_Exercise requirements:_ Filter the entries, keeping every line with the word "SIGNIFICADO".

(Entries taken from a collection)
►
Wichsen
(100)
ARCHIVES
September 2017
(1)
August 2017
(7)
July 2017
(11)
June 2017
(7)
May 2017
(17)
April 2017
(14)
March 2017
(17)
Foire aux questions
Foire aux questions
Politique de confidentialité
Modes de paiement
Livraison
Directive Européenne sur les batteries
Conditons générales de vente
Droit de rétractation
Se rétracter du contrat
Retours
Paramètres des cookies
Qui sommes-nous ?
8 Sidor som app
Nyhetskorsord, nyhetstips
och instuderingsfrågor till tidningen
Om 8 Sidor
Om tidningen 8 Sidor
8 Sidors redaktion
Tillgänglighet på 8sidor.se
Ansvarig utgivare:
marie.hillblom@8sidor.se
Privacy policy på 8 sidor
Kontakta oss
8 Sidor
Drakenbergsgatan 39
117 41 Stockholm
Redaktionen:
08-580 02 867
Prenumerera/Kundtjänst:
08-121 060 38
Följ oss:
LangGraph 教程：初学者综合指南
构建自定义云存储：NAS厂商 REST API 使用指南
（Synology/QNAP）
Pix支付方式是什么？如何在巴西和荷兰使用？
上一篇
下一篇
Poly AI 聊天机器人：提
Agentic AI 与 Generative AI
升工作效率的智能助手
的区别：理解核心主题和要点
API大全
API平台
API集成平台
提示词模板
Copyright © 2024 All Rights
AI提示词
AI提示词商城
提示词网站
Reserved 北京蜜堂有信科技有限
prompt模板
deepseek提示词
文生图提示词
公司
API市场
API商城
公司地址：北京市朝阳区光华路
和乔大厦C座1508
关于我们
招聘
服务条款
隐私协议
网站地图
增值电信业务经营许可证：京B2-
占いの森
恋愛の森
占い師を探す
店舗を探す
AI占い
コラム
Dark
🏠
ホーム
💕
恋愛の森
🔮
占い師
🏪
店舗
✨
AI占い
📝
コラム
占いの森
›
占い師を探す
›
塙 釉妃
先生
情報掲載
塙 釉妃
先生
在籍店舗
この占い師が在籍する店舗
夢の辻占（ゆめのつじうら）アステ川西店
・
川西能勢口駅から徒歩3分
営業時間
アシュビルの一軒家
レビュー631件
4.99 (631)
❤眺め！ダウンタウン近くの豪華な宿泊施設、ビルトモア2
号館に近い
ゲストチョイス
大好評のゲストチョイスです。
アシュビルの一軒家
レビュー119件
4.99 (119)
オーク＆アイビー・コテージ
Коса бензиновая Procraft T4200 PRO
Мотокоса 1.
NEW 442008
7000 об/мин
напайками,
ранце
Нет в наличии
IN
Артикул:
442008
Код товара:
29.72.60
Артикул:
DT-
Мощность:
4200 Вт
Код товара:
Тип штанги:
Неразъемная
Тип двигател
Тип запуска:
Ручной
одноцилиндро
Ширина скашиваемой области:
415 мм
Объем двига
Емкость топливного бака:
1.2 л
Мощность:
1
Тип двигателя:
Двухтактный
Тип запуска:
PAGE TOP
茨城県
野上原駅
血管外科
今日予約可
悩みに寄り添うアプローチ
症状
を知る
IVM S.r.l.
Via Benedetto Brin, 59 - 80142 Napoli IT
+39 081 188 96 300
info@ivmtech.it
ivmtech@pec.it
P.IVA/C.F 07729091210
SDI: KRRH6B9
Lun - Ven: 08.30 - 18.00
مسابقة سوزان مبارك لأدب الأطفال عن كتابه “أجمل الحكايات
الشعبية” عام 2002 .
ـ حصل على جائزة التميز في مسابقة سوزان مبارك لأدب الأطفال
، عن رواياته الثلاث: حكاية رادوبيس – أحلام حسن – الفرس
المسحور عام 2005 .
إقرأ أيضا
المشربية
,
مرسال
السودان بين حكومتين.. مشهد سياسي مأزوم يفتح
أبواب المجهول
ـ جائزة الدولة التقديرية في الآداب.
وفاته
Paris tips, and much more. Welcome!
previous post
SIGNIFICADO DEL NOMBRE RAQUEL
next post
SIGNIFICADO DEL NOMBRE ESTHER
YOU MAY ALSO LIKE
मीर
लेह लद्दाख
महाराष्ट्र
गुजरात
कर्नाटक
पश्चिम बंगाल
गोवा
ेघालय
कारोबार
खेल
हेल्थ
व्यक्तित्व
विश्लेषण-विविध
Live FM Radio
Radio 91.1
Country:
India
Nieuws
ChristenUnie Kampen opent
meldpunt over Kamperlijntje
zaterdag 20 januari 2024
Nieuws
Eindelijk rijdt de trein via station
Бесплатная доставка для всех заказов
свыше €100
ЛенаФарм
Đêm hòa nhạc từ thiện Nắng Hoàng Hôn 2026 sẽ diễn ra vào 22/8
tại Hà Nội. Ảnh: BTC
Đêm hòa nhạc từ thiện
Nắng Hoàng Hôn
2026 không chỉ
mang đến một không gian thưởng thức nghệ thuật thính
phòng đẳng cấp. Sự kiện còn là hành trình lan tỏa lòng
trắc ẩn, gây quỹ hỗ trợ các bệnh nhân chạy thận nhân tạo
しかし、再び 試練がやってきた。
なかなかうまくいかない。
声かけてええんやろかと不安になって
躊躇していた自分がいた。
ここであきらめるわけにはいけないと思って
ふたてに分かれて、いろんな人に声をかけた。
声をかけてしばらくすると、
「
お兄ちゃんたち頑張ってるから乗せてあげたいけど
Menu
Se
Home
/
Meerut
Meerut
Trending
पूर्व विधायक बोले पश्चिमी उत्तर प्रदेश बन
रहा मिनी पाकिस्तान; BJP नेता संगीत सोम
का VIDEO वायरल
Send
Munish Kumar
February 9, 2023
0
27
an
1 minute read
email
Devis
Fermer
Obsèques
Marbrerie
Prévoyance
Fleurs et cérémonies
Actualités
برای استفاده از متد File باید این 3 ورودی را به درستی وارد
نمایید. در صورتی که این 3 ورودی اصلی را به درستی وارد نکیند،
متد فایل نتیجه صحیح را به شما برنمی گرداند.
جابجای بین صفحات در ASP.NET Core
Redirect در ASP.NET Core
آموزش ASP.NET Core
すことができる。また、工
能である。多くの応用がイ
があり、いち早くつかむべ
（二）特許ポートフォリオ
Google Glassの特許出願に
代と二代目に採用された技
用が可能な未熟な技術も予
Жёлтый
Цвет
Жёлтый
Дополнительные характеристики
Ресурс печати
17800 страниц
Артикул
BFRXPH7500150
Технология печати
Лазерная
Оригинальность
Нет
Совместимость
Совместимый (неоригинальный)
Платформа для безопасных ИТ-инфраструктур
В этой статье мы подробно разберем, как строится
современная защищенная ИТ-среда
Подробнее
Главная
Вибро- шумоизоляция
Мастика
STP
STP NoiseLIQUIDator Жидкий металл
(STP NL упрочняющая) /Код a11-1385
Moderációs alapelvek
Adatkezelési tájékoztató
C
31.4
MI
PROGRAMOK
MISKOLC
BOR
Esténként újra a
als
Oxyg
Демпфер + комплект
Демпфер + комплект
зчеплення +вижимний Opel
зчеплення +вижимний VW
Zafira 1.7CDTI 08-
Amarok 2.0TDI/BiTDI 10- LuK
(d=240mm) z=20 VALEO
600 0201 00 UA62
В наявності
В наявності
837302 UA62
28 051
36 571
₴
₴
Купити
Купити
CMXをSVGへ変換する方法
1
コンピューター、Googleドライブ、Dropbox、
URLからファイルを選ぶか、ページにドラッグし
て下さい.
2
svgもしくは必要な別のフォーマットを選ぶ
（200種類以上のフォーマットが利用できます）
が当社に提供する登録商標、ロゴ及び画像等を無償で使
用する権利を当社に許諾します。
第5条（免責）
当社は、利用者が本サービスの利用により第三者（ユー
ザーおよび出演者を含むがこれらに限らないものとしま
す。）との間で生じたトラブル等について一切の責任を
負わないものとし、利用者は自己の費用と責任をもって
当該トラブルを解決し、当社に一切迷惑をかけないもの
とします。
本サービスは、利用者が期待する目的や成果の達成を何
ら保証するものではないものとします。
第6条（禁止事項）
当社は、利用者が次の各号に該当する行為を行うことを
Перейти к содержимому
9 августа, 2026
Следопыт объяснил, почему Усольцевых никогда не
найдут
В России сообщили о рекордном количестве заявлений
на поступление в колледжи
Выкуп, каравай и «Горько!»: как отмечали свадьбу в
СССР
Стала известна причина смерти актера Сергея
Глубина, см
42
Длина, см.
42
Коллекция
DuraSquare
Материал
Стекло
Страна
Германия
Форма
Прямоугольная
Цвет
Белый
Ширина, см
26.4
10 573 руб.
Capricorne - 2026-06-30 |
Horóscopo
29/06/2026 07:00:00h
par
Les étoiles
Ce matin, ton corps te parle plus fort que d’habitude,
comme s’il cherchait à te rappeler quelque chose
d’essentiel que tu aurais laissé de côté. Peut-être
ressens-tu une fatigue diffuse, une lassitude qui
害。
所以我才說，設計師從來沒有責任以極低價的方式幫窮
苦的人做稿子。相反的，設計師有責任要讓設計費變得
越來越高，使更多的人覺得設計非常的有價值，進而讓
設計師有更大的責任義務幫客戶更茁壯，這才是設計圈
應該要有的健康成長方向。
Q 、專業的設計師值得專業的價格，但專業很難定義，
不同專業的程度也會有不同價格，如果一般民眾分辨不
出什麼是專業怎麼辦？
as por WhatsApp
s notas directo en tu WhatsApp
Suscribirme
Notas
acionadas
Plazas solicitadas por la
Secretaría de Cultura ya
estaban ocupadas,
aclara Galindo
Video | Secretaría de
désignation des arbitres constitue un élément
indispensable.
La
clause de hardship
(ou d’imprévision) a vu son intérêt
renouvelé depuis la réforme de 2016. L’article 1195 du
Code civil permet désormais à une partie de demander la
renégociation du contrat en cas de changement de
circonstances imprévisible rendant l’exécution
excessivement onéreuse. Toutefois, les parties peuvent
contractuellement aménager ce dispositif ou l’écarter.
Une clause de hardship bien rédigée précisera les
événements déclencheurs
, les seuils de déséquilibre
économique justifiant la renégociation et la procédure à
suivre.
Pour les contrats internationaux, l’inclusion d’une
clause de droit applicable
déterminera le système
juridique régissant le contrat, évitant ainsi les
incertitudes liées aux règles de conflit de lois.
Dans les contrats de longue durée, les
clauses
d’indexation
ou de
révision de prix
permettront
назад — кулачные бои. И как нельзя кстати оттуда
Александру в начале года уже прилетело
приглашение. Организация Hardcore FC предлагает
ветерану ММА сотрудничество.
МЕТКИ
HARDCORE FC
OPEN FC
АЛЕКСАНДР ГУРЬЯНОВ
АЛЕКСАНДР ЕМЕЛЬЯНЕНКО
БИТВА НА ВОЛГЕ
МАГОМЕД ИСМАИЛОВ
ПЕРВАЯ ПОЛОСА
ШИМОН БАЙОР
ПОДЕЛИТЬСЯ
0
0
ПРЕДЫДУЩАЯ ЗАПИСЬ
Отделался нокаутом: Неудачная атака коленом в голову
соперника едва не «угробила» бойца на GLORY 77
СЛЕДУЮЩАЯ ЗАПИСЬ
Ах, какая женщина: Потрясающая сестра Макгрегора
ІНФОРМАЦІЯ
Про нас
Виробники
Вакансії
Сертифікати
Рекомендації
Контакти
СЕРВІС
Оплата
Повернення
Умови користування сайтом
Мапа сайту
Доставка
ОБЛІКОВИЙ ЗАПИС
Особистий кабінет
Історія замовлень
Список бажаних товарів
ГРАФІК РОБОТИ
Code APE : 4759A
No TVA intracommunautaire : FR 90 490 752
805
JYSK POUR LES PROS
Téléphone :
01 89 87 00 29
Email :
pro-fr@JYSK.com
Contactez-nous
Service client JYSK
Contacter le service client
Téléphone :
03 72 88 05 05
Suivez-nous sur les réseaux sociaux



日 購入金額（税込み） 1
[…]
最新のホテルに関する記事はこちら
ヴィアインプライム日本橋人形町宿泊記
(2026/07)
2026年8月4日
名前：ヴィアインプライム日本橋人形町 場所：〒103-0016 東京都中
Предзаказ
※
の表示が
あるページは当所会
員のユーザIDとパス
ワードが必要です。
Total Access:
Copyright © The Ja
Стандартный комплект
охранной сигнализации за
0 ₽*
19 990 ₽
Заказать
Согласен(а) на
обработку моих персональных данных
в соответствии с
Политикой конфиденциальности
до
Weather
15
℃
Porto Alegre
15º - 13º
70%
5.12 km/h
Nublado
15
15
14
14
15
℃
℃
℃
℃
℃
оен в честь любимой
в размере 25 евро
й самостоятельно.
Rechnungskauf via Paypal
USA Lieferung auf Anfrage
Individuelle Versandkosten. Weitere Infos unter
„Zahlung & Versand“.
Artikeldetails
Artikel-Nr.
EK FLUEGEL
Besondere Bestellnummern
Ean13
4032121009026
◄
_Written reply:_
SIGNIFICADO DEL NOMBRE RAQUEL
SIGNIFICADO DEL NOMBRE ESTHER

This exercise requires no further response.